The same view has been reiterated in a judgement of a Division Bench of this Court in IPCA Laboratories Ltd. vs. Gajanand Meena, (2001) 251 ITR 416 where Honourable Mr. Justice S.H. Kapadia (as the Learned Judge then was), speaking for a Division Bench held thus:
“The position of law after 1 st April, 1989, is not in dispute. By virtue of a proviso to s.147, no action can be taken for reopening after four years unless the AO has reason to believe that income has escaped assessment by reason of the failure on the part of the assessee to disclose fully and truly all material facts necessary for assessment. In the present case, the affidavit and the reasons disclosed indicate that the Department has purported to reopen the assessment only on the basis of change of opinion. This position is, in fact, conceded vide para 3 of the affidavit in reply dt. 13 th march, 2001. The reasons also do not spell out failure on the part of the assessee to disclose fully and truly all material facts.

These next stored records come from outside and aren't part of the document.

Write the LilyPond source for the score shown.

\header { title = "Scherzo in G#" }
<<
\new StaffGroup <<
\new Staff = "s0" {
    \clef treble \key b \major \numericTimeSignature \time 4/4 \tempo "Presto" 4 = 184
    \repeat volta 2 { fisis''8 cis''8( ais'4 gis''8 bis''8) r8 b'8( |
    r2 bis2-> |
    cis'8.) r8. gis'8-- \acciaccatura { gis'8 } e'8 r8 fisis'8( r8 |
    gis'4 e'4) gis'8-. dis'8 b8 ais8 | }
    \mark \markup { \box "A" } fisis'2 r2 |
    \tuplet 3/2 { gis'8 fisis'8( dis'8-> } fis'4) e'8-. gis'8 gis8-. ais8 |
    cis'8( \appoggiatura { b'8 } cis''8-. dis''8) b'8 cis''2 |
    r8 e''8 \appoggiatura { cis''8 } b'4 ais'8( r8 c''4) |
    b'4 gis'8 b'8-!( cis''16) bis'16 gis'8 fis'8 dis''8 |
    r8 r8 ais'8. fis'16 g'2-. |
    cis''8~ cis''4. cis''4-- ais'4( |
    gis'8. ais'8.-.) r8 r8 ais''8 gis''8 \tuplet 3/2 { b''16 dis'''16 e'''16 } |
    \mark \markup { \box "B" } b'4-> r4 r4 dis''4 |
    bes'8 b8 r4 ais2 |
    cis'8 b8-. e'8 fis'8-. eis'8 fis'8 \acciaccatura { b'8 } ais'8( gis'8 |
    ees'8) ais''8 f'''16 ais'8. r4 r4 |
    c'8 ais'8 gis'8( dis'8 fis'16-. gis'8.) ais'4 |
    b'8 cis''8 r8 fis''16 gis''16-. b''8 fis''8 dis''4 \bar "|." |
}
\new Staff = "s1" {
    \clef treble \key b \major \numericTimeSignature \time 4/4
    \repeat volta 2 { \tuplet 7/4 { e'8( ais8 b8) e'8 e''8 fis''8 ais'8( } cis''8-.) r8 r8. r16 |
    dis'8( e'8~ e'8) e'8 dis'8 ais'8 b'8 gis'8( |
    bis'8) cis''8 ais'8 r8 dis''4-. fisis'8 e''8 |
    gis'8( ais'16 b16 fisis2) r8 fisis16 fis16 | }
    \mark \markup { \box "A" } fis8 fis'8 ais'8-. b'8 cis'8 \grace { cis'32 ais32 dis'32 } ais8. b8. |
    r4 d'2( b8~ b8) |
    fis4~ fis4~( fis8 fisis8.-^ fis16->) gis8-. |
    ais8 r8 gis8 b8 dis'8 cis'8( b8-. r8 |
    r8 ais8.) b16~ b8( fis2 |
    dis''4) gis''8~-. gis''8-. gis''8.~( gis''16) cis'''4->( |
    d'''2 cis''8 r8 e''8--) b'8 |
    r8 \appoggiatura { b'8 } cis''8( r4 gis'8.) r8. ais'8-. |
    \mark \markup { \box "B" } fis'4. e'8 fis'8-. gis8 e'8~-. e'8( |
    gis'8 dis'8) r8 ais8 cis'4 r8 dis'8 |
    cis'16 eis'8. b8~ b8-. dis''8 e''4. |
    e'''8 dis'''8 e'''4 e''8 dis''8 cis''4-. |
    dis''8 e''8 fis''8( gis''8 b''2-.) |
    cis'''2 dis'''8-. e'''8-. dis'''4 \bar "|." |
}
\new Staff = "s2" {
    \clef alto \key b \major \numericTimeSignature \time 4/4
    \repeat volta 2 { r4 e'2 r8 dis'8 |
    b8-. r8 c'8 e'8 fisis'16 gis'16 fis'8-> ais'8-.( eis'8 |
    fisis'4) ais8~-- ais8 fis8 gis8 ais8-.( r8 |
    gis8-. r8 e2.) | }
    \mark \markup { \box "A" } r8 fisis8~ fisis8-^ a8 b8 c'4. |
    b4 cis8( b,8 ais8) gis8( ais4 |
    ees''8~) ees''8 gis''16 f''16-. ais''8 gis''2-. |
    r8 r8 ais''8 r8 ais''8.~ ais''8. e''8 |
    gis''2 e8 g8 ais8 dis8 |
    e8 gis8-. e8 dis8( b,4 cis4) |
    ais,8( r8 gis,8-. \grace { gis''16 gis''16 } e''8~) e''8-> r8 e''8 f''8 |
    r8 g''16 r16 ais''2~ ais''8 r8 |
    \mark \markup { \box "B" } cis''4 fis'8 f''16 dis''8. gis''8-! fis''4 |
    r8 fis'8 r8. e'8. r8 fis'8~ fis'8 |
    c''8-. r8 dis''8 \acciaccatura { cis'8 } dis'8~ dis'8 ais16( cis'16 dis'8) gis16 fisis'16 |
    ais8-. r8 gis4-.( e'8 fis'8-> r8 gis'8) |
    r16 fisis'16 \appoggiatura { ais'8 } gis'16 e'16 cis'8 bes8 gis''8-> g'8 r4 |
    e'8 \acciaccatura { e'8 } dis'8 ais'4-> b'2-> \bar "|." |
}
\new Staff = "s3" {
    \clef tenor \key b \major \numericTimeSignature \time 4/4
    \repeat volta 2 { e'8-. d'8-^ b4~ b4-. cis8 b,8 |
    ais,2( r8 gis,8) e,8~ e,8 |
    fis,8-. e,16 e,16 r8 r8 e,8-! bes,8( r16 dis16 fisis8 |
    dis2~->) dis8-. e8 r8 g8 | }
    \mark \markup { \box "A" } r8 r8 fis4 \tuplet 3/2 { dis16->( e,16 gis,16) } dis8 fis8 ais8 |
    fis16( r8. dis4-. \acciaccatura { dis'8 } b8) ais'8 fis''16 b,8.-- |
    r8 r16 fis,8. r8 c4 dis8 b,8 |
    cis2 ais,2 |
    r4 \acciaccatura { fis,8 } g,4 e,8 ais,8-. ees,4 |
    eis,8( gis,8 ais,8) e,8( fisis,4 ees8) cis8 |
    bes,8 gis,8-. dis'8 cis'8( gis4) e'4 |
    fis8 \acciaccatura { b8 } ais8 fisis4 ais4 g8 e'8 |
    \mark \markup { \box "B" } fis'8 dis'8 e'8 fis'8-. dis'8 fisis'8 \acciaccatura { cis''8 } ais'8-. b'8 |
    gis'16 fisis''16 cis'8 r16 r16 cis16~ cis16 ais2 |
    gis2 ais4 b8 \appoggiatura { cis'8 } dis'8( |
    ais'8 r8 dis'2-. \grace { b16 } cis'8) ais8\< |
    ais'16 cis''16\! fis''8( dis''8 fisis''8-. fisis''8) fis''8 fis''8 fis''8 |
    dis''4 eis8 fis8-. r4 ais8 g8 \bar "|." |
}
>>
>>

We are satisfied on the facts of the present case that reopening is sought on the basis of change of opinion. Further, even in the reasons, there is nothing to indicate that reopening is sought on the ground of the failure on the part of the Petitioner to disclose fully and truly all material facts.”
11. For the reasons aforesaid, we are of the view that recourse to the power under Section 147 cannot be sustained on a mere change of opinion, there being no failure of the assessee to disclose fully and truly, all material facts necessary for assessment. The basic condition prescribed by the statute for the exercise of the power has not been fulfilled. The Petition has to be allowed.